Mit der Hilfe von internen Audits umgehen Sie genau diese beiden Haken: Die Aufgabe des internen Audits übernimmt eine neutrale Person, die nicht nur einen Ausschnitt, sondern die Zusammenhänge der Organisation sieht.

Organisieren mit dem Auditprogramm

Der Begriff Auditprogramm sorgt manchmal für Verwirrung. Das Programm stellt die Summe aller Audits dar, die Sie im Laufe des Geschäftsjahres (oder einem anderen Zeitrahmen) organisieren müssen. Es ist ein rein organisatorisches Hilfsmittel, das Sie besser nicht mit einem Kalender versuchen umzusetzen, sondern mit einer ausführlicheren Datei.
Vor einiger Zeit habe ich im Download-Bereich eine Datei zur Verfügung gestellt und den nachfolgenden QMB Infobrief dazu geschrieben.

Das Auditprogramm für das kommende Jahr sollten Sie im Dezember oder Januar erstellen. Selbstverständlich kann es auch zu einem anderen Zeitpunkt sein. Mit meiner Empfehlung gehe ich davon aus, dass Ihr Geschäftsjahr dem Kalenderjahr entspricht. In der Regel wird die Managementbewertung gegen Ende des Geschäftsjahres gemacht. Diese ist die Grundlage für die Zielsetzung der internen Audits.

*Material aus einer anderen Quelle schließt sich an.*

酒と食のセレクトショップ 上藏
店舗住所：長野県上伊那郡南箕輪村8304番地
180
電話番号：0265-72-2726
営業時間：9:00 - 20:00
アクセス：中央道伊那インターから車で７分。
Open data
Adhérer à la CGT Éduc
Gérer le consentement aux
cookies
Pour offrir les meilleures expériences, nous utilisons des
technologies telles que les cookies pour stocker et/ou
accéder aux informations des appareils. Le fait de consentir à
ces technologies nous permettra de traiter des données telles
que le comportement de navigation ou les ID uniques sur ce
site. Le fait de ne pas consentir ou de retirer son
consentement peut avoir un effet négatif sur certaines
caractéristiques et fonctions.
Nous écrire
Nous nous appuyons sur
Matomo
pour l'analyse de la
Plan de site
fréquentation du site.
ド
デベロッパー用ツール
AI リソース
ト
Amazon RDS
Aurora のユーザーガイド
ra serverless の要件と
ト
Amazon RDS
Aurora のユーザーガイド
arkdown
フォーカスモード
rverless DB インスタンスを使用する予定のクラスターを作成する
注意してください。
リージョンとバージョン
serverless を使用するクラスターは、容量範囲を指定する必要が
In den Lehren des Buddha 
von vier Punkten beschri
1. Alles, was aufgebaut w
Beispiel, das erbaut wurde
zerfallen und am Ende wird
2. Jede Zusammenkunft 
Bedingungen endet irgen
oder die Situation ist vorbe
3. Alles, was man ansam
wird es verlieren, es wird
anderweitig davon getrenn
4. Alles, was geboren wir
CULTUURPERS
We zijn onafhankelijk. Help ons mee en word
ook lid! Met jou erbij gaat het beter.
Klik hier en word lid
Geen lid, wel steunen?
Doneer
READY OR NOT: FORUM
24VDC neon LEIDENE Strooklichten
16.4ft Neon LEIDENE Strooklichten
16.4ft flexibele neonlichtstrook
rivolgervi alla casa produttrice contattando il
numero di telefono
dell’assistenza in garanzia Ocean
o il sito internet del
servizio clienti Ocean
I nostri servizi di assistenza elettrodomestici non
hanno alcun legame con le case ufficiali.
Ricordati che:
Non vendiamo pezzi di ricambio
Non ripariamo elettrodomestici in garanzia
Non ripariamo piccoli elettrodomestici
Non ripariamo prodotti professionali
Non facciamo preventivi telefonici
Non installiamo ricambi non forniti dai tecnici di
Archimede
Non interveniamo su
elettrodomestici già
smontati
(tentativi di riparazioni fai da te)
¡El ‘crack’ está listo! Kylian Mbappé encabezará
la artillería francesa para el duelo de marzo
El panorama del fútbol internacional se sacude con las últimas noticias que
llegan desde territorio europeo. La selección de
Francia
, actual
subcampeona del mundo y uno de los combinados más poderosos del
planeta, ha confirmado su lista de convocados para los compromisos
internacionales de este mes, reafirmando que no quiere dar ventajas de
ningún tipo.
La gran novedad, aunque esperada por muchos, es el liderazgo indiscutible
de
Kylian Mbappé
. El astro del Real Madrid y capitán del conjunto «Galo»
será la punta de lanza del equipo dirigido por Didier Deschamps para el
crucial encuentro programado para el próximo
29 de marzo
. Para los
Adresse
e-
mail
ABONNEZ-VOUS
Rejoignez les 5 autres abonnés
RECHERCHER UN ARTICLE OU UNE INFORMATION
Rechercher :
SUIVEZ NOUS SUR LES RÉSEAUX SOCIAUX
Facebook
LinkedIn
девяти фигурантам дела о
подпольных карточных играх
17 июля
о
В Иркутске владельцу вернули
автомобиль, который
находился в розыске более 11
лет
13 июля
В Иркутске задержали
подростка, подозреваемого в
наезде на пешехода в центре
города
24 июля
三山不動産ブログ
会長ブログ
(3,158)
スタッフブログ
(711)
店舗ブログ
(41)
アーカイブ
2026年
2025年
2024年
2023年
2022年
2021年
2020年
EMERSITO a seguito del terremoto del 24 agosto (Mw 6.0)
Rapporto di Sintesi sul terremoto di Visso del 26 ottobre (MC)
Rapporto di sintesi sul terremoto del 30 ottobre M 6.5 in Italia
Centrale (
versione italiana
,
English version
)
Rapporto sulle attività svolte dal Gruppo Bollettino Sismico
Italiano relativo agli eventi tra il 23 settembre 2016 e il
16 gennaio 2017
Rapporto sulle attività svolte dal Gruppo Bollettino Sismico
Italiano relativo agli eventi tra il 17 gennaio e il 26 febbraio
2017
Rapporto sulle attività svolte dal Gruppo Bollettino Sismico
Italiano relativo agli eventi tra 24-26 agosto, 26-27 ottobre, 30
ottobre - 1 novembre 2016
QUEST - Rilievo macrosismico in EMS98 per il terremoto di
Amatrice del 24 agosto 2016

Wer das Auditprogramm erstellt, ist für den Prozess des Auditierens zuständig, übernimmt also die Prozesseignerschaft. In der Regel ist das der/die QMB. Es ist sehr empfehlenswert, dass QMBs nicht selbst auditieren, sondern unterstützend den internen Auditoren und Auditorinnen zur Verfügung stehen. Im Audit muss schließlich auch die Arbeit des/der QMB auditiert werden.

Der Auditplan kommt später

Die Planung der Details aller Audits kann später erfolgen. Der Plan wird in der Regel von denjenigen gemacht, die das Auditgespräch am Ende auch führen. Es ist eine Aufgabe in Absprache mit der Zielsetzung des Programms, das einzelne Audit zu planen, vorzubereiten, durchzuführen und den Bericht zu schreiben.

Dienstleistung oder eines Personal für das interne Audit?

Erwarten Sie jetzt meinen Werbeblock?
Ich halte sehr viel davon, dass Personen aus der Belegschaft die Audittätigkeiten übernehmen. Das hat einen ganz einfachen Grund: Sie kennen sogar den Keller, in dem man Leichen verstecken kann.
Vorzüge von Audits mit eigenen Auditoren ist die detaillierte Betriebskenntnis.

Die Vorzüge einer externen Dienstleisterin für die Aufgabe des Auditierens liegt in der Beratung und Neutralität gegenüber dem Unternehmen. Im Rahmen von internen Audits darf eine Beratung stattfinden.
Eine Aufgabe, die gerne bevorzugt Dienstleistern übertragen wird, ist das Auditieren der Geschäftsführung. Durch das Unterstellungsverhältnis sind interne Personen oftmals befangen, was gut nachvollziehbar ist.

Eine Mischung aus beidem ist vielleicht der effektive Weg. Eigene Mitarbeiterinnen und Mitarbeiter führen Prozessaudits durch und eine Dienstleisterin die internen Systemaudits (Normenanforderung).

Nutzen Sie auf jeden Fall die Erkenntnisse aus den Audits.